All of these define a type with the same structure (which is the same structure of the builtin list type).

Definitions 1 and 2 in fact define exactly the same type; you can use backticks (`) around a name with two parameters to apply it infix between its arguments instead of before. This works with constructor names, and you can do it in the definition of the constructors are well.

Definitions 3 and 4 are the similar pattern but using the actual "names" used by the built in list type. You cannot actually enter either of these in your Haskell code only because it's not valid to use the special list syntax in your own definitions, but the built in list type behaves as-if it was defined by one of these. In definition 3 I've applied [] type constructor³ using ordinary prefix application ([] a just like I used List a in my other two definitions), and similarly applied the : constructor using prefix notation (surrounding the operator : with parentheses, as we can do with any operator like ( ) 1 2). While definition 4 mirrors the pattern of definition 2, using an infix constructor :, and also fully uses the unique [a] syntax for the list type.

So you see, : actually has no implementation (at the Haskell level). True : [] just is the : constructor applied to the arguments True and []; it does not do any work to evaluate to anything else. It is also handy as a "prepend operator", but the way the list type is defined makes : special. For example, the operator (for appending) needs to be defined in terms of prepending because we defined the list structure in terms of prepending (i.e. :). Prepending does not need to be defined in terms of anything else, because it is what we define lists in terms of. That's why you can't find any definition for : (well, that and the fact that the standard list type is built in to the compiler, so you can't even find a data declaration for it).

¹ With the parameter variables bound to the argument values you supplied.

²These abilities to "just store values" and "look in the slots" is something that is just a built-in fundamental concept of Haskell. They are the building blocks in terms of which the language Haskell is defined, rather than being something that is coded in ordinary Haskell. But they do of course have an implementation in lower level code that the compiler supplies; Daniel Wagner's answer talks a little bit about that, if you are interested.

³ This is one of the things that makes it hard to see how "normal" the list type is, having special rules for how you can write lists but none at all for how they behave. On the value level, the [] symbol is a data constructor with zero arguments, and surrounding something with square brackets like [True] is special syntactic sugar constructing a list (involving both constructors, in our case: True : []).
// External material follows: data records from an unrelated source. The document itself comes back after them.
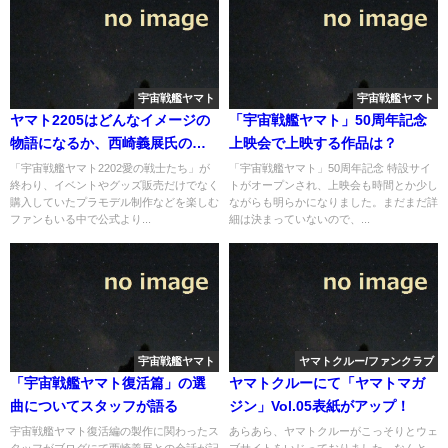
宇宙戦艦ヤマト
宇宙戦艦ヤマト
ヤマト2205はどんなイメージの
「宇宙戦艦ヤマト」50周年記念
物語になるか、西崎義展氏のコ
上映会で上映する作品は？
メントも振り返ってみて。
「宇宙戦艦ヤマト2202愛の戦士たち」が
「宇宙戦艦ヤマト」50周年記念 特設サイ
終わり、イベントやグッズ販売だけでなく
トがオープンされ、上映会も時間とか少し
購入していたプラモデル制作などを楽しむ
ながらも明らかになりました。まだまだ詳
ファンもいる中で公式より...
細は決まっていないので、...
宇宙戦艦ヤマト
ヤマトクルー/ファンクラブ
「宇宙戦艦ヤマト復活篇」の選
ヤマトクルーにて「ヤマトマガ
曲についてスタッフが語る
ジン」Vol.05表紙がアップ！
宇宙戦艦ヤマト復活編の製作に関わったス
あらあら、ヤマトクルーがこっそりとウェ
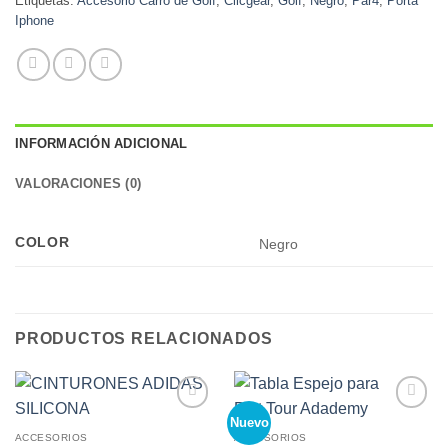
Etiquetas:
Accesorio Carro de Golf
,
Clicgear
,
Golf
,
Negro
,
Par4
,
Porta
Iphone
INFORMACIÓN ADICIONAL
VALORACIONES (0)
COLOR
Negro
PRODUCTOS RELACIONADOS
Nuevo
Add to
Add to
Wishlist
Wishlist
ACCESORIOS
ACCESORIOS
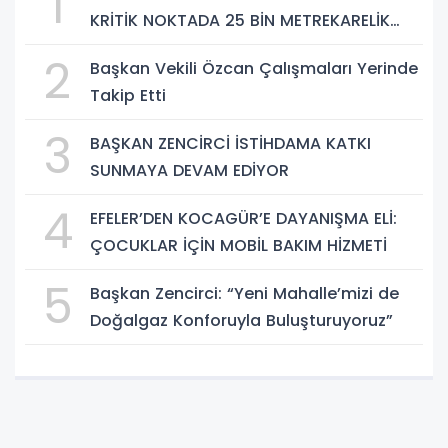
1
KRİTİK NOKTADA 25 BİN METREKARELİK
DÖNÜŞÜM
2
Başkan Vekili Özcan Çalışmaları Yerinde
Takip Etti
3
BAŞKAN ZENCİRCİ İSTİHDAMA KATKI
SUNMAYA DEVAM EDİYOR
4
EFELER’DEN KOCAGÜR’E DAYANIŞMA ELİ:
ÇOCUKLAR İÇİN MOBİL BAKIM HİZMETİ
5
Başkan Zencirci: “Yeni Mahalle’mizi de
Doğalgaz Konforuyla Buluşturuyoruz”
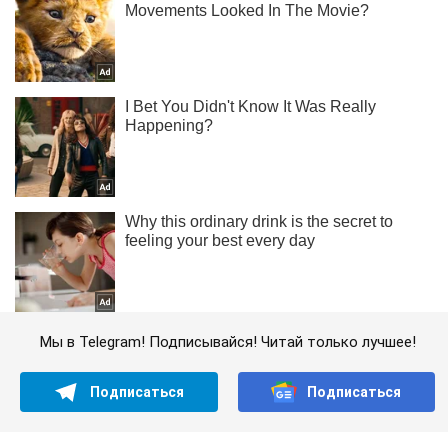
Мы в Telegram! Подписывайся! Читай только лучшее!
Подписаться
Подписаться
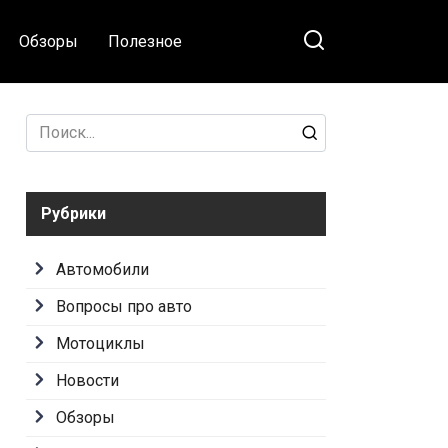
Обзоры
Полезное
Search
for:
Рубрики
Автомобили
Вопросы про авто
Мотоциклы
Новости
Обзоры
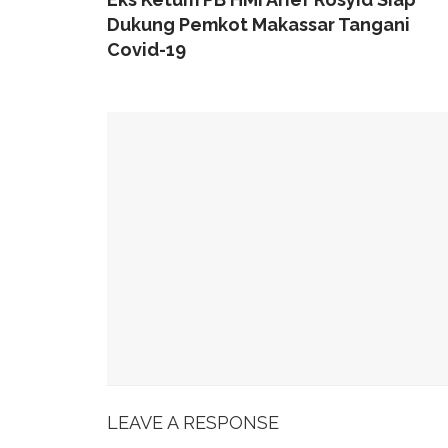
Dukung Pemkot Makassar Tangani
Covid-19
YOU MIGHT ALSO LIKE
49 Ruas Jalan Program MYP Pemprov Sulsel D
Kominfo Makassar Terima Kunjungan Australia 
Tingkatkan Kepercayaan Publik
Munafri Hadiri Seminar KDKMP, Simak Langsun
Gubernur Sulsel Audiensi Dengan Kemenkeu Ba
Wali Kota Makassar Paparkan Potensi Investasi
LEAVE A RESPONSE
While on the type level, the same symbol [] is a type constructor with one argument, and wrapping something in square brackets like [Bool] is special syntactic sugar for applying the [] type constructor to it (in our case: [] Bool).

If I were redefining the Haskell language from scratch with the benefit of hindsight, I would name the list type constructor List, keeping the square bracket syntax solely for defining list values at the term level. I might even go so far as to use a "normal" name for the empty list constructor rather than [], leaving square brackets purely involved in the special syntactic sugar and not at all involved in the actual definition of the underlying type, which would then be perfectly ordinary in spelling as well as behaviour. The syntax for list types is cute, and very slightly shorter, but I think it ultimately hinders understanding rather than promoting it. (For beginners; once you're sufficiently used to it either way works fine)

Although [] is quite satisfying as a symbol for the empty list constructor, since the square bracket syntactic sugar would still define [] as a way of writing an empty list regardless, so maybe I'd be tempted to keep that.